**UIT TE VOEREN TAAK**
Schrijf verder aan de tekst over de financiële kwetsbaarheid van huurders ten opzichte van kopers, beginnend na de laatste zin ervan.

**GECITEERDE PASSAGE**
________________________
Ga direct naar de content

Huurders financieel kwetsbaarder dan kopers

Geplaatst als type:
Gepubliceerd om: september 10 2021

Door de sterk stijgende huizenprijzen zijn veel 40-minners aangewezen op huren in plaats van kopen. Tegelijkertijd zijn de maandlasten van huurders vaak relatief hoger. Een enquête onder 1.447 zelfstandig wonende Nederlanders tussen de twintig en zeventig jaar toont hun financiële kwetsbaarheid.

In het kort

– Huiseigenaren hebben het afgelopen jaar vaker regelmatig geld overgehouden dan huurders.
– Huurders hebben juist veelvuldiger hun spaargeld moeten gebruiken, en hebben vaker rekeningen te laat betaald.

In Nederland bestaat er steeds meer onvrede over de woningmarkt (Aalders et al., 2021; I&O Research, 2020). Een groeiende groep mensen kan geen betaalbare woonruimte vinden terwijl huizenbezitters profiteren. Deze onvrede is ook aanleiding tot een protest op 12 september in Amsterdam.

In de meeste gemeenten daalt onder 40-minners het eigenwoningbezit (Hochstenbach en Arundel, 2021). Wie op zichzelf wil wonen, is dus vaker aangewezen op de huursector. Maar cijfers uit WoON2018 laten zien dat huurders gemiddeld een groter deel van hun inkomen besteden aan woonlasten dan huiseigenaren (Ministerie van BZK, 2019). Zijn huurders dan ook financieel kwetsbaarder?
________________________
Opgeslagen items:
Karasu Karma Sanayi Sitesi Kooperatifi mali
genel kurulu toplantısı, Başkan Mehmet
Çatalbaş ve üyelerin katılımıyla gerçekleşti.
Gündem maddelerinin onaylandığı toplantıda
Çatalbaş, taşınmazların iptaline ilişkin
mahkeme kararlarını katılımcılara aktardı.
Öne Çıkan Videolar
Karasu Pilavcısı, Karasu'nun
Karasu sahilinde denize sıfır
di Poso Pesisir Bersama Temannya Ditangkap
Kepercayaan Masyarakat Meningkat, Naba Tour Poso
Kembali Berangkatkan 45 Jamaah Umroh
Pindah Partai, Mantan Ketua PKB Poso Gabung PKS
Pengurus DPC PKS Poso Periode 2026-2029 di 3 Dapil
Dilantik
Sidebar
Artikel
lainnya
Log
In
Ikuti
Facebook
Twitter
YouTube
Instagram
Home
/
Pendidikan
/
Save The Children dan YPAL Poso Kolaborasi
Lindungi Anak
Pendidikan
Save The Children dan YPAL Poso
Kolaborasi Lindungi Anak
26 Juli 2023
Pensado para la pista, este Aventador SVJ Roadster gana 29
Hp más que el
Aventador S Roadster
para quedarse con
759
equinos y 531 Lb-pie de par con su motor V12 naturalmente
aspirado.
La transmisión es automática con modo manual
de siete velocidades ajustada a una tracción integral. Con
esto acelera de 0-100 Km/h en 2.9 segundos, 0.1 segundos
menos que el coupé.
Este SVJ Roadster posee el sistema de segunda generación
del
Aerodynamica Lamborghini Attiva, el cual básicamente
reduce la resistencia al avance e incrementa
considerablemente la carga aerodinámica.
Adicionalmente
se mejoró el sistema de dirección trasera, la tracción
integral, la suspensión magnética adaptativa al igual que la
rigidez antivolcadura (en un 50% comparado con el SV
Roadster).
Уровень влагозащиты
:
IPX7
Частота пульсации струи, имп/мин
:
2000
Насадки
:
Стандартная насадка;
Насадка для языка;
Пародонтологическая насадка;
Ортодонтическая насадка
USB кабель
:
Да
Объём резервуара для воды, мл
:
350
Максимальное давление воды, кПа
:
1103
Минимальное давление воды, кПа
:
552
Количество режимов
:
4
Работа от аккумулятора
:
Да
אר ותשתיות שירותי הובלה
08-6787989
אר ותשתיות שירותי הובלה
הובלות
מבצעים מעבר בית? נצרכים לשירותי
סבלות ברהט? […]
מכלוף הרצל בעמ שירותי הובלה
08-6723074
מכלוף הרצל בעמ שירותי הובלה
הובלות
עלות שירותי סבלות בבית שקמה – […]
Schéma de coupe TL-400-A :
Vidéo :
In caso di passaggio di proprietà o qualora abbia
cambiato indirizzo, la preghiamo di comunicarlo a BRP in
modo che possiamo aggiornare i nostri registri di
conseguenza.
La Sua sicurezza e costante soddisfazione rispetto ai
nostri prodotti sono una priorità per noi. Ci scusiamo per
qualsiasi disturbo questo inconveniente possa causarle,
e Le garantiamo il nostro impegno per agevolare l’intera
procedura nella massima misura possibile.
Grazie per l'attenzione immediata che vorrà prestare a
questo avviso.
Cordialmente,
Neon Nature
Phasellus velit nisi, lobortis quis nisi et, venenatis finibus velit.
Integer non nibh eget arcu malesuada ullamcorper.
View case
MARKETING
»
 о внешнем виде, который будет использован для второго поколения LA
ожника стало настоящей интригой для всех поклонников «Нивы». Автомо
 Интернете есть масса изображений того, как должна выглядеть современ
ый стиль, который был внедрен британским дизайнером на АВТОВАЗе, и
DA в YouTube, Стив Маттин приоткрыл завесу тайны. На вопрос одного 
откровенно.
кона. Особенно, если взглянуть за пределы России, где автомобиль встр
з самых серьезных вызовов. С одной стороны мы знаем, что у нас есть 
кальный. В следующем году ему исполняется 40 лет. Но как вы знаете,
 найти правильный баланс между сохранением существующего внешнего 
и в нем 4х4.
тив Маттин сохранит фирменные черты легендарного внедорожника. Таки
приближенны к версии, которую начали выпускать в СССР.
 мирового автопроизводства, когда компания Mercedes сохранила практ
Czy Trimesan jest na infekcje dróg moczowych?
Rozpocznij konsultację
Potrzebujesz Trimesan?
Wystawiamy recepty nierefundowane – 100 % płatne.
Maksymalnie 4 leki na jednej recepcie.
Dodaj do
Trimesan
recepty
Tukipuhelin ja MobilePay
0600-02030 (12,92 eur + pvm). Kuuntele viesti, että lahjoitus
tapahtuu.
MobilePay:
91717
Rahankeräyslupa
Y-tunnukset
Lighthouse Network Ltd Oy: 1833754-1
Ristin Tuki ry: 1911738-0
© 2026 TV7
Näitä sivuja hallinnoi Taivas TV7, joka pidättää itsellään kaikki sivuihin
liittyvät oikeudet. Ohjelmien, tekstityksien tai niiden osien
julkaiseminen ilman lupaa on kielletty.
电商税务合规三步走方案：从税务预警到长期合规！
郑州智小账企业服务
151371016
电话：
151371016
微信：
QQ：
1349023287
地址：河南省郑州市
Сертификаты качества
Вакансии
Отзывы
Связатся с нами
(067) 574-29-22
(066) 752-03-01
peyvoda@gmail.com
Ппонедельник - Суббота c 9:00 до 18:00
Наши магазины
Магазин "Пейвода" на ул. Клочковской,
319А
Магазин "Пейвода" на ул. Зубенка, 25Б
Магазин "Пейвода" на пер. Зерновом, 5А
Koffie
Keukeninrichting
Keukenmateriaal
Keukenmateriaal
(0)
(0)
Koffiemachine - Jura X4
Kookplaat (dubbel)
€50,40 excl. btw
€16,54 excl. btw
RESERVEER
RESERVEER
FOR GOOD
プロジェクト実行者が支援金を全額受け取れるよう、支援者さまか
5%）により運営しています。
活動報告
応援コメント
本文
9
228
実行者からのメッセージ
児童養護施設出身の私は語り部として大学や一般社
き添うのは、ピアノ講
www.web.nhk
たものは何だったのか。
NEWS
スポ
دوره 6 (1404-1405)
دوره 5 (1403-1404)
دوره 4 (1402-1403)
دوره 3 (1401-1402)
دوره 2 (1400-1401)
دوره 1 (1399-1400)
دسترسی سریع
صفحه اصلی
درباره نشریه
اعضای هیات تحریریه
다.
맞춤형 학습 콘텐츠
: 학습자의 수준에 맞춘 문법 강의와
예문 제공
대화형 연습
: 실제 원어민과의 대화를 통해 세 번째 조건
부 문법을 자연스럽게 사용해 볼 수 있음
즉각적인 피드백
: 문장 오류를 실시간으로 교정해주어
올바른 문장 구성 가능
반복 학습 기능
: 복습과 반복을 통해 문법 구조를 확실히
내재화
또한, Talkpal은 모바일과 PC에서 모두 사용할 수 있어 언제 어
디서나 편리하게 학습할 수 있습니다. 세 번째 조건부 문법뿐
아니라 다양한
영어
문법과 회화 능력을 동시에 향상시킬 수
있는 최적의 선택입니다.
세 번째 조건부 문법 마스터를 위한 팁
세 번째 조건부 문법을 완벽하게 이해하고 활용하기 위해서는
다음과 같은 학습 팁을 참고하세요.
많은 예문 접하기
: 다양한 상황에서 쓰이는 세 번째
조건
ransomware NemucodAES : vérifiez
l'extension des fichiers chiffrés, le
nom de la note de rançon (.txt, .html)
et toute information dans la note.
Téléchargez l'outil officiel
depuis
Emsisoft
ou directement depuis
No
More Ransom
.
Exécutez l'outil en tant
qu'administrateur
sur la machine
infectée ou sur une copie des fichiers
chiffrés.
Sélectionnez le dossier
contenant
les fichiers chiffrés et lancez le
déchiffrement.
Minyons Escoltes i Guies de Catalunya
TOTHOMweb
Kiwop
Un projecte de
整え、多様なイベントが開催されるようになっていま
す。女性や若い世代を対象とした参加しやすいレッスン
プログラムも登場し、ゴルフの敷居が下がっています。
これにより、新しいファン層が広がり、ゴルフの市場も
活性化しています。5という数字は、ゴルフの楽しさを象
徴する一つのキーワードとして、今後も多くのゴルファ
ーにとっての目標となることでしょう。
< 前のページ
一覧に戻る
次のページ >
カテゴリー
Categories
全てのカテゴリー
________________________
**ANTWOORD OP OPDRACHT**
Uit eerder onderzoek onder Nederlanders tot 45 jaar bleek al dat huurders vaker dan huiseigenaren moeite hebben om te sparen vanwege het teveel aan vaste lasten, en dat ze vaker geen of nauwelijks spaargeld hebben (Prins en Vrieselaar, 2019). Onze nieuwe enquête laat zien dat de financiële kwetsbaarheid van huurders zich niet tot deze zaken beperkt, en groter is dan die van huiseigenaren. Die grotere financiële kwetsbaarheid blijft zichtbaar na controle voor sociaal-economische, demografische en psychologische kenmerken zoals inkomen, gezinssamenstelling en financiële impulsiviteit.

Opzet onderzoek

In april 2021 hebben 1.546 Nederlanders tussen de twintig en zeventig jaar een online-enquête ingevuld, onder wie 1.447 respondenten die zelfstandig wonen. Hiervan woont bijna 30 procent in een gereguleerde huurwoning (maandelijkse huur van 752 euro of minder), 6 procent in een vrijesector-huurwoning (huur van meer dan 752 euro per maand), 61 procent in een koophuis en van 4 procent is het woningtype onbekend.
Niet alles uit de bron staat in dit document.